Неожиданно Уоррендер спросил:
— А вы-то что во время войны поделывали?
— О, был в армии некоторое время. Ничего особенного. — Ричардсон не стал утруждать себя воспоминаниями о трех годах в пустыне, в Северной Африке, потом в Италии, о тяжелых боях, может быть, одних из самых ожесточенных за всю войну. Бывший сержант Ричардсон теперь редко заговаривал о том времени, даже с близкими друзьями.
— Вот в чем беда с такими, как вы, у кого кишка тонка. Вы-то все выжили. А самые достойные… — взгляд Харви Уоррендера устремился к портрету, — …многие из них не дожили…
— Мистер Уоррендер, — предложил Ричардсон, — не могли бы мы присесть. Мне нужно поговорить с вами кое о чем.
Ричардсону не терпелось покончить со всем и броситься прочь из удушающей атмосферы этого дома. Впервые он усомнился в здравом рассудке Харви Уоррендера.
— Ну тогда валяйте, — министр по делам иммиграции указал на два стоявших друг против друга кресла.
Ричардсон сел в одно из них, а Уоррендер прошагал к столу и, расплескивая виски, вновь наполнил свой стакан.
Лучше всего, решил Ричардсон, сказать ему прямо и сразу.
— Мне известно о вашей сделке с премьер-министром, — негромко и спокойно произнес он. — Все подробности, все условия.
Повисло растерянное молчание. Потом, злобно сощурив глаза, Харви Уоррендер прорычал:
— Это Джим Хауден рассказал вам. Двуличный предатель…
— Нет, — энергично замотал головой Ричардсон. — Шеф мне ничего не говорил, да он и не подозревает, что я знаю. Думаю, он был бы просто потрясен, если бы догадался.
— Врешь, сукин ты сын! — Уоррендер вскочил, еле удержавшись на ногах.
— Думайте что хотите, — все так же сдержанно заявил Ричардсон. — Но зачем мне вас обманывать? В любом случае вопрос, как я узнал, не имеет значения. Главное то, что я об этом знаю.
— Ну ладно, — взорвался Уоррендер. — Значит, заявились меня шантажировать. Так вот что я вам скажу, мистер партийный функционер, выскочка вы этакий, мне наплевать, что вы пронюхали о нашей сделке.

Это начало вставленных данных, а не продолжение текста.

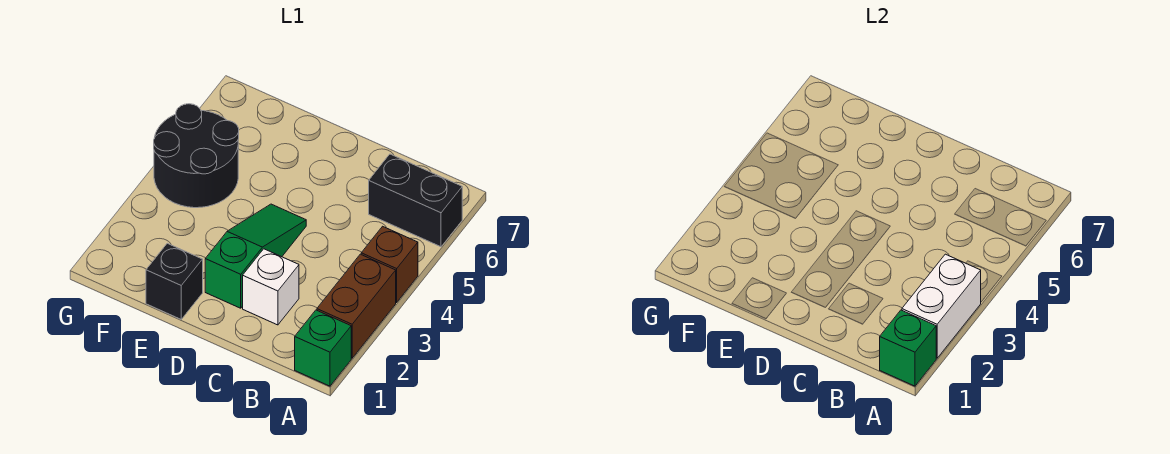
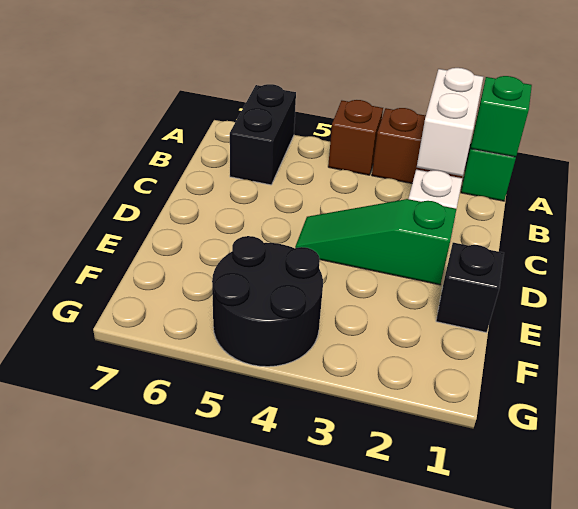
white 1x2 brick [902,254,981,358] -> white 1x2 brick turned to [417,68,483,176]

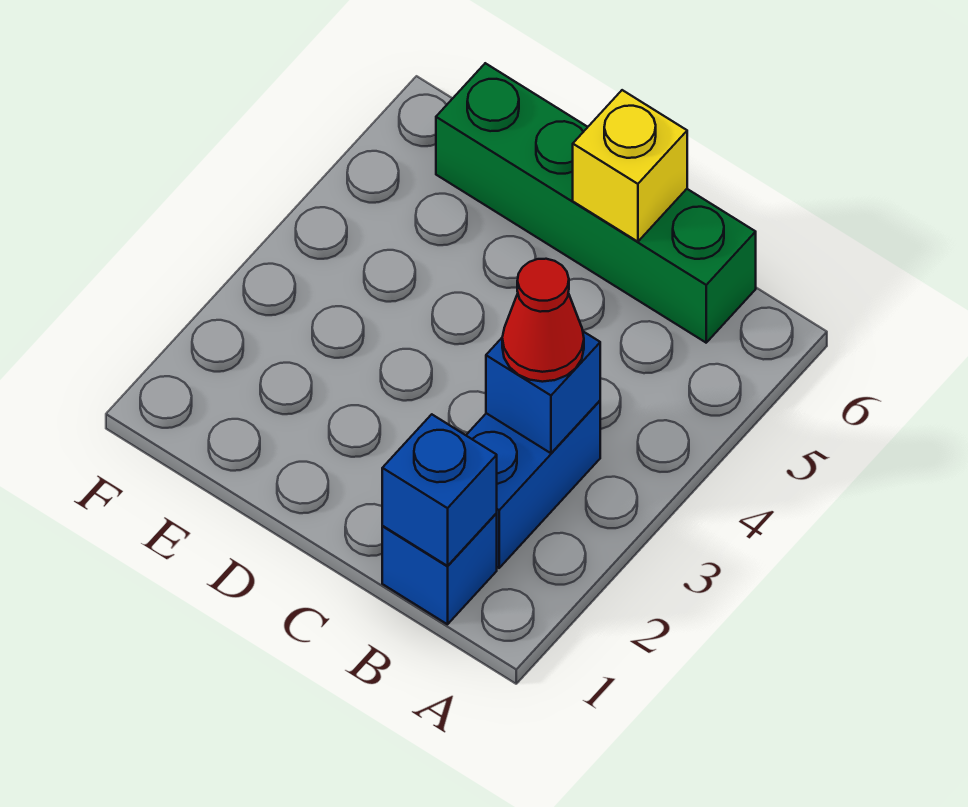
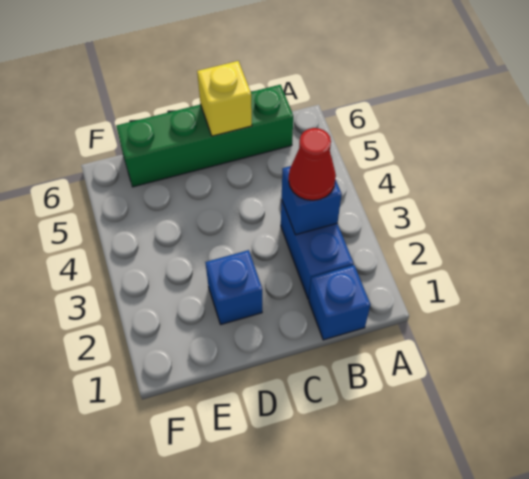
blue 1x1 brick [382,414,497,566] -> blue 1x1 brick moved to [205,250,262,324]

Грозите мне разоблачением? А последним-то смеяться буду я. Я вам еще покажу! Созову репортеров и все им выложу — прямо здесь и сегодня же!
— Вы все же присядьте, пожалуйста, — настойчиво попросил его Ричардсон. — И давайте не повышать голос. А то вашу супругу потревожим.
— Ее нет дома, — коротко бросил Уоррендер, но все-таки сел в кресло. — Здесь вообще больше никого нет.
— Я пришел к вам не угрожать, — продолжал Ричардсон. — Я пришел просить вас, молить, если хотите.
«Сначала испробую самый очевидный путь, — подумал он, — хотя надежды на успех почти никакой. Но к альтернативному способу придется прибегнуть только тогда, когда все другие средства будут исчерпаны».